The girl in the tire swing knows she has done the right things, even if it meant sacrificing the one friend she had made in a long time. Cecilia will be gone tomorrow or the next day, returning to her real life in her real home wherever that was, hours away, somewhere with tall buildings and lots of people and countless cars, somewhere the pace of life is so unrelenting that people needed to retreat to the shorelines to unwind, to swim, to play in the sun, to kill dragons. The girl, though, has to stay and carve a life out for herself among the wreckage of her home life, the struggles that undoubtedly worry her and sometimes keep her up at night, but it is hers, and that’s the rub, something Cecilia could never understand. She just passes through the lives of others without consequence, as the girl’s mother had said. Cecilia is just a tourist. She could kill a dragon and then go home, but the girl would have to live with that knowledge. The memory of her slaughtered dragon would take up residence in her memory. Every time she passed that house, she would see the blood she had spilled all over the nice green lawn, the beautiful dragon lying dead. She had done that. And why? To make friends with a tourist. To make herself appear worthy in the eyes of Cecilia, who had a pink bathing suit and all the toys she wants, who came and went as she pleased, who could have her own dragon as a pet if she only asked.

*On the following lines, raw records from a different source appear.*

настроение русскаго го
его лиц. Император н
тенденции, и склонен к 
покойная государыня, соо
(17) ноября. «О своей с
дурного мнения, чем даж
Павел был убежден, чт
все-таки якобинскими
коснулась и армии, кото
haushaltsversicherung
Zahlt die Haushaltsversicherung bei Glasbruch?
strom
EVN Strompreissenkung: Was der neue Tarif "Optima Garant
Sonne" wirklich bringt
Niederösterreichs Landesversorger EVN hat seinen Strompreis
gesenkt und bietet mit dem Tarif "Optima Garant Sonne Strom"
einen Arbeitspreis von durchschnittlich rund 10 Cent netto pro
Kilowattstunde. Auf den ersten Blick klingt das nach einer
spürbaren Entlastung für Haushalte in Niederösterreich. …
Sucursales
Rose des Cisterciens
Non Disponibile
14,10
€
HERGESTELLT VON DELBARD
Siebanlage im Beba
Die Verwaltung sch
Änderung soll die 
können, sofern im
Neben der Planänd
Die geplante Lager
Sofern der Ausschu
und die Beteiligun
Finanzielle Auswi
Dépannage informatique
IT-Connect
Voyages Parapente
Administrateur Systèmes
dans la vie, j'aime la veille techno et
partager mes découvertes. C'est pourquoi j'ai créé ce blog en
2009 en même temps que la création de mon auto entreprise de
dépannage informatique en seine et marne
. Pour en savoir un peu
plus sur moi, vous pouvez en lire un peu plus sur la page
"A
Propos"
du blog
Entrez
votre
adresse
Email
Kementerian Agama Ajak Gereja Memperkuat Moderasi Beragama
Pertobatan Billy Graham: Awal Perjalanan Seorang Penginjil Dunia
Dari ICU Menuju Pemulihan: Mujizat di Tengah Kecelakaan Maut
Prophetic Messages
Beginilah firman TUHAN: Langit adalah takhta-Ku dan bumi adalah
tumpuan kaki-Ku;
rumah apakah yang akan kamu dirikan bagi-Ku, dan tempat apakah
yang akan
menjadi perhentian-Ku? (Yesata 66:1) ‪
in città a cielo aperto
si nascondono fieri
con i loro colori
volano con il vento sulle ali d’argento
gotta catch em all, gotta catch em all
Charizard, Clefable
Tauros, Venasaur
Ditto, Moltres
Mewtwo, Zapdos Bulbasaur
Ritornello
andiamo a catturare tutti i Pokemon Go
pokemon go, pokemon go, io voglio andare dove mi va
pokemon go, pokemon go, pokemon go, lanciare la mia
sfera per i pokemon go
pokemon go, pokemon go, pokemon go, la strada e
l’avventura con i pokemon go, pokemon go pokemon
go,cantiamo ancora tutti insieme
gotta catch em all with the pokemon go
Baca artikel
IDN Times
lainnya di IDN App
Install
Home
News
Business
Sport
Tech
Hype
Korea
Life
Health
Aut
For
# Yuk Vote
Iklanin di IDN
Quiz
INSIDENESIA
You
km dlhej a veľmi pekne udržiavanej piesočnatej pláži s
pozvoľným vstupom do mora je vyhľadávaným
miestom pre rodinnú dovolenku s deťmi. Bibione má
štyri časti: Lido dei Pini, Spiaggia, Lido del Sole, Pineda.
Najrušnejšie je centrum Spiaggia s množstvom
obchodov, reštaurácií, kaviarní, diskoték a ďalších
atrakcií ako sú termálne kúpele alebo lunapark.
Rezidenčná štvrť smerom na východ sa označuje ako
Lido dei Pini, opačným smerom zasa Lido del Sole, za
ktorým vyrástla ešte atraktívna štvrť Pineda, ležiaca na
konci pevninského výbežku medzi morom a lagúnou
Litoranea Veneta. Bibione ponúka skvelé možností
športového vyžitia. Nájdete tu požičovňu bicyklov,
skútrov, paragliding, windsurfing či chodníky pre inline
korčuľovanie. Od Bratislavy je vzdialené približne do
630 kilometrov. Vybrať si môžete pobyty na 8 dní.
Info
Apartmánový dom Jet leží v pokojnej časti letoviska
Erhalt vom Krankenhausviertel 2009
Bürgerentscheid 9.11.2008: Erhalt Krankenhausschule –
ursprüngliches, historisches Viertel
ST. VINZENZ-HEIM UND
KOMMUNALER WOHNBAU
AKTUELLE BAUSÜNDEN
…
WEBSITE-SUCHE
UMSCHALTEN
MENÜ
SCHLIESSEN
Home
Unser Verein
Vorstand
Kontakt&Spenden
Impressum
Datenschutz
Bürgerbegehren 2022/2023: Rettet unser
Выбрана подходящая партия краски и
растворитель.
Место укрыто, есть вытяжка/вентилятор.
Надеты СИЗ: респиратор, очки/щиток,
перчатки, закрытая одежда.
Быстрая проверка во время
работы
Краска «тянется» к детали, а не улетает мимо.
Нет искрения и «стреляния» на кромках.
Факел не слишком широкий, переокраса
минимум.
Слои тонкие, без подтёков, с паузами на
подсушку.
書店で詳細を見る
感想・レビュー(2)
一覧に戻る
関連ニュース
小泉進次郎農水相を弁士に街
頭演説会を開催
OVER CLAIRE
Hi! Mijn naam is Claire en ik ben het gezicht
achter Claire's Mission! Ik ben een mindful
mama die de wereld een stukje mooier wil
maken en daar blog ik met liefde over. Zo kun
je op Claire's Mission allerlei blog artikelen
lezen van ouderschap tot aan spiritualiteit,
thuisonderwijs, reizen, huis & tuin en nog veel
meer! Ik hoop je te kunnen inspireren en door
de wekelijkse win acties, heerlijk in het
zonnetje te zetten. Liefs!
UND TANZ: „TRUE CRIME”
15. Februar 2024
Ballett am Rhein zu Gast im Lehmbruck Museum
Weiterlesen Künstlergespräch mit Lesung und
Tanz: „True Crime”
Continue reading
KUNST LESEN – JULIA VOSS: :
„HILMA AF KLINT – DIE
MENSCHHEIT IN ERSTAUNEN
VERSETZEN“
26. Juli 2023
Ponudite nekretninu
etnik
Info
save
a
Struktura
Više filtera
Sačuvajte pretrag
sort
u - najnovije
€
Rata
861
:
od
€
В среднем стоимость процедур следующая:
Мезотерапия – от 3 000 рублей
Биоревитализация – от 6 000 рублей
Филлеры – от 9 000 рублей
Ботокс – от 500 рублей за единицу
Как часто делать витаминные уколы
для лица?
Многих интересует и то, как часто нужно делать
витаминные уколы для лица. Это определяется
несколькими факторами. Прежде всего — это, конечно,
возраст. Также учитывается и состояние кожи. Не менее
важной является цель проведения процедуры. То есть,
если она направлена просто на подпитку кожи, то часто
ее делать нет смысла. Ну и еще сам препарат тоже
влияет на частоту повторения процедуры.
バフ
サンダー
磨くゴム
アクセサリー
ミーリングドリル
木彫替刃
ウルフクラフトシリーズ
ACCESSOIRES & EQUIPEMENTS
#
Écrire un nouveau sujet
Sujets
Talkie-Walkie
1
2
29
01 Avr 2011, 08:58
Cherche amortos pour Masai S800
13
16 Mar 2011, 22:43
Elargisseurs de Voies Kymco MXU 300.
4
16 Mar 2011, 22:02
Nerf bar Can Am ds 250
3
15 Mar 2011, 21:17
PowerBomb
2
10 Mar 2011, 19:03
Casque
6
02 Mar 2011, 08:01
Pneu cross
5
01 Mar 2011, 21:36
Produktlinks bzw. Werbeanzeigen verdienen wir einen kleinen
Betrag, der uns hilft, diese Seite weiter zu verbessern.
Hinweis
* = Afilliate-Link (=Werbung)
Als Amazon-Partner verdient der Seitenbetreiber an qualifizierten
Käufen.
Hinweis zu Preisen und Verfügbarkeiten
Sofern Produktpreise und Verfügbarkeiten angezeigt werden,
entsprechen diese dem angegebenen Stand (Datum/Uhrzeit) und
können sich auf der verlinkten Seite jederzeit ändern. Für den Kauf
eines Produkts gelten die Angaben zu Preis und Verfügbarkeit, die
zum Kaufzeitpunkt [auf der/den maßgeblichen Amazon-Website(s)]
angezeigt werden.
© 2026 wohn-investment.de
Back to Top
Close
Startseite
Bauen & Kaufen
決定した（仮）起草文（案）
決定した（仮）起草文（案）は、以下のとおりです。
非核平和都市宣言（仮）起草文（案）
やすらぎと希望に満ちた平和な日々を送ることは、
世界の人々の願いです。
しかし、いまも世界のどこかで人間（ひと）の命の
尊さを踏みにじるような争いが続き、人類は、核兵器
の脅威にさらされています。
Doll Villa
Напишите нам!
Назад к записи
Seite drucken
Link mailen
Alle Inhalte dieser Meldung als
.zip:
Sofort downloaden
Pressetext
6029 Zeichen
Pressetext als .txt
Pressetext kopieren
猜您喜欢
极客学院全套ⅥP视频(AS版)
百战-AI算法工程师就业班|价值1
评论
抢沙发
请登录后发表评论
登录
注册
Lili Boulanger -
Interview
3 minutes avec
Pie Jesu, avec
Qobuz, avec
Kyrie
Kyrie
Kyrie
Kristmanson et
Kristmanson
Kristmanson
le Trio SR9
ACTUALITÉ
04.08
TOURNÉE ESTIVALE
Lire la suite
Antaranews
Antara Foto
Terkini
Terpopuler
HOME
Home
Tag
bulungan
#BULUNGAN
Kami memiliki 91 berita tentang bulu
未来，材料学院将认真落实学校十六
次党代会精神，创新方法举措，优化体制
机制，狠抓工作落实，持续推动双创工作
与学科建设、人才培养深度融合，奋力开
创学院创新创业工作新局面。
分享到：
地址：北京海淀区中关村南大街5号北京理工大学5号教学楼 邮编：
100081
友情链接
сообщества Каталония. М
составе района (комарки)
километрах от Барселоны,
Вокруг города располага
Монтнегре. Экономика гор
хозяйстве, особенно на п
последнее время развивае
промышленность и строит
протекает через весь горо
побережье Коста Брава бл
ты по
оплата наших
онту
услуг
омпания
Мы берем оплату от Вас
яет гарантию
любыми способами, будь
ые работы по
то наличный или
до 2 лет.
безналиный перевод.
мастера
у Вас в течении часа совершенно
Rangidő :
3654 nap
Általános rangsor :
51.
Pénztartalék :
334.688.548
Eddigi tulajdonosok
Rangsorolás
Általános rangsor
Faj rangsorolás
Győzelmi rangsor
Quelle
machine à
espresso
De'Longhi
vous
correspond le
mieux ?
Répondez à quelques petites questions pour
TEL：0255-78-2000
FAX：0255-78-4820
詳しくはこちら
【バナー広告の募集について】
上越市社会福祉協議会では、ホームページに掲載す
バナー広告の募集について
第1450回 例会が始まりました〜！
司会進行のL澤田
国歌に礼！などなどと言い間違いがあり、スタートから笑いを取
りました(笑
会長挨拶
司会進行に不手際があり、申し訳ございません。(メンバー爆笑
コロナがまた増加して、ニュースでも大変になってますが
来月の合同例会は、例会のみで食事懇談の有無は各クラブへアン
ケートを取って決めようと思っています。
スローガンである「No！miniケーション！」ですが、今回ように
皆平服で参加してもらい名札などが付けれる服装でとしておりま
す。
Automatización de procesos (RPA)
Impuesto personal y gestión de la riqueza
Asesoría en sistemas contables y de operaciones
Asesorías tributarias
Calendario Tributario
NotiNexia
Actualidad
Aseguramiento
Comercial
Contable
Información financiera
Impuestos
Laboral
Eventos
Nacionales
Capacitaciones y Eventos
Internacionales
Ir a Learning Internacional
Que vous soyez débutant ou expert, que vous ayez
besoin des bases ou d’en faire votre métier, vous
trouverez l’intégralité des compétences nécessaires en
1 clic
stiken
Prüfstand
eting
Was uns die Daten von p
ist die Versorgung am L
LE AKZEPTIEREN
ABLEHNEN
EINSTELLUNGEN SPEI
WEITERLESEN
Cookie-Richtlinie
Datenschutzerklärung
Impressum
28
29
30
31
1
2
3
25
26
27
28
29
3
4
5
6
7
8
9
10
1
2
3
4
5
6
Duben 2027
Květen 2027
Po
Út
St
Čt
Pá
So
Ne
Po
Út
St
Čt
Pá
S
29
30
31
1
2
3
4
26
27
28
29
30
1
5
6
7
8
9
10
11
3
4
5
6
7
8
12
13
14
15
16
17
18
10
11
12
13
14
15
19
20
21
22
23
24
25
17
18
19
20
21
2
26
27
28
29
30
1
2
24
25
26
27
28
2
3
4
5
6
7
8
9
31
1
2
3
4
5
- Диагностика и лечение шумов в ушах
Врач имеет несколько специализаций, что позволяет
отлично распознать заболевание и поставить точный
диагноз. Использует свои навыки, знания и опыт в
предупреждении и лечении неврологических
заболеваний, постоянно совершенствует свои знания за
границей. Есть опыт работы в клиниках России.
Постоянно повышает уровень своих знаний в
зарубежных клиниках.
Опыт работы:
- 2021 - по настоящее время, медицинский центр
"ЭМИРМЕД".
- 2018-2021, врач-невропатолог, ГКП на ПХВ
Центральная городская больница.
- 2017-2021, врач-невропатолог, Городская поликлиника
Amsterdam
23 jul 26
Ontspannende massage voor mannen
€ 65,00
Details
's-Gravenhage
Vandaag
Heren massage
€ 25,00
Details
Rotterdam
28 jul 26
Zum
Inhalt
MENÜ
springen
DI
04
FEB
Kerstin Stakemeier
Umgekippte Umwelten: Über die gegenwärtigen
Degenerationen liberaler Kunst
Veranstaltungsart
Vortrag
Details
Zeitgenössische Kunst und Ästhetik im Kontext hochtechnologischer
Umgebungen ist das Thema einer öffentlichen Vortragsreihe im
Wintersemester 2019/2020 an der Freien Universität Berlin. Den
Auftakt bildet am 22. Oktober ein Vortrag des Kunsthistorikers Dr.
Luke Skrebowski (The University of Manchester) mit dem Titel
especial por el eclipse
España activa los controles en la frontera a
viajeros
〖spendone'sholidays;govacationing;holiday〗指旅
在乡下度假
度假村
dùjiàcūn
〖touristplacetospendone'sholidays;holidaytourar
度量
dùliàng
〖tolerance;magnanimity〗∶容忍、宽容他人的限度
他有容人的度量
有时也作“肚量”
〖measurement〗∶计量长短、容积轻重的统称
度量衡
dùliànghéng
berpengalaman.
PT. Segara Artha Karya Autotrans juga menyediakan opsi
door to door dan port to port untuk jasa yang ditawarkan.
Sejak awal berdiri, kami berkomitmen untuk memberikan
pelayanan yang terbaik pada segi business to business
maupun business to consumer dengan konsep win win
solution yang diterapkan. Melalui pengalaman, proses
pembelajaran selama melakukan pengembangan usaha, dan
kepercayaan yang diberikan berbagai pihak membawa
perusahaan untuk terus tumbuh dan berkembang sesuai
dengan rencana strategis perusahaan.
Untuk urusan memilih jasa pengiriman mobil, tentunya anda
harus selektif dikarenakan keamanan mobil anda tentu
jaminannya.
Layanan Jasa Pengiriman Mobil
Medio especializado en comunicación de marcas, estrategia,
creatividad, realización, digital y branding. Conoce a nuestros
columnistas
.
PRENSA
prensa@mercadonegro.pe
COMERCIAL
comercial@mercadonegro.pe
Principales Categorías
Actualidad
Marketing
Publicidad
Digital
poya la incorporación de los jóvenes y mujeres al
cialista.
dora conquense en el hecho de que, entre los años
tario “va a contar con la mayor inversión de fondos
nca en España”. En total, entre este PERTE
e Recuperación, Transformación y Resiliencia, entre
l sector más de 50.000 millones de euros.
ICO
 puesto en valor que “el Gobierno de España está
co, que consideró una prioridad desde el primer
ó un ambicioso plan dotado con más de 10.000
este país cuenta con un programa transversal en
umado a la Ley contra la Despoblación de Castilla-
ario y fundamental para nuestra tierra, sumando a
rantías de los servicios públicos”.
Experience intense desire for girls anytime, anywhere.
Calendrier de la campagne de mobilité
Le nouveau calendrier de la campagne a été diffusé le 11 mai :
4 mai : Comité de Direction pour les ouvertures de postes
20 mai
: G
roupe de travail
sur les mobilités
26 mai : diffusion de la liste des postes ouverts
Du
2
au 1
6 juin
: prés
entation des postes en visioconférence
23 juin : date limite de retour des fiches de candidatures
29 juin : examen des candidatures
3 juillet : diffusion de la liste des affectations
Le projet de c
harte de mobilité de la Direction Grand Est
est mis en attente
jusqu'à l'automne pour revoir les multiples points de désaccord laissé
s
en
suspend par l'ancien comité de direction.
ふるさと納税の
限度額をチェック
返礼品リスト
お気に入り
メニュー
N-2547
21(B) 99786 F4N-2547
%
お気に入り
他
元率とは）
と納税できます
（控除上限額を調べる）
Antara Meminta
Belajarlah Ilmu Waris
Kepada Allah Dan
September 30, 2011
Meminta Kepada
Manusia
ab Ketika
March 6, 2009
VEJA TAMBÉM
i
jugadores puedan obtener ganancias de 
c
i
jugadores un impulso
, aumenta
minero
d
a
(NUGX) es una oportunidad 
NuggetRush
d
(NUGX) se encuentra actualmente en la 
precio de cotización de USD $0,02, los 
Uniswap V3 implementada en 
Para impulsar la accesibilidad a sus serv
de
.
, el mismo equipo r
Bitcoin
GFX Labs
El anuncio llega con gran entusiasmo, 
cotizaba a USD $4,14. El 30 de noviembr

So when Cecilia does leave a few days, the girl watches their car pass her home from her tire swing and does not wave when she catches Cecilia’s eyes on her from the backseat. She just keeps swinging and swinging because she likes to, it makes her feel good, and because she knows that Cecilias come and go. They come and go. But dragons are forever. And that’s something else Cecilia would never see and would never know. It is the girl’s little secret. Beside her, right next to the swing, sits the dragon she released. His name is Sebastian, and he is magnificent. Everyday, he comes to visit Cecilia, and together they plan, among the hockey sticks and recycling bins filled to the brim, how they will rescue the world’s remaining dragons, how they will free them from prisons in countries where people trap and kill dragons for no other reason that they are afraid of magnificent and different beings whose only fault is not recognizing the supremacy of their captors.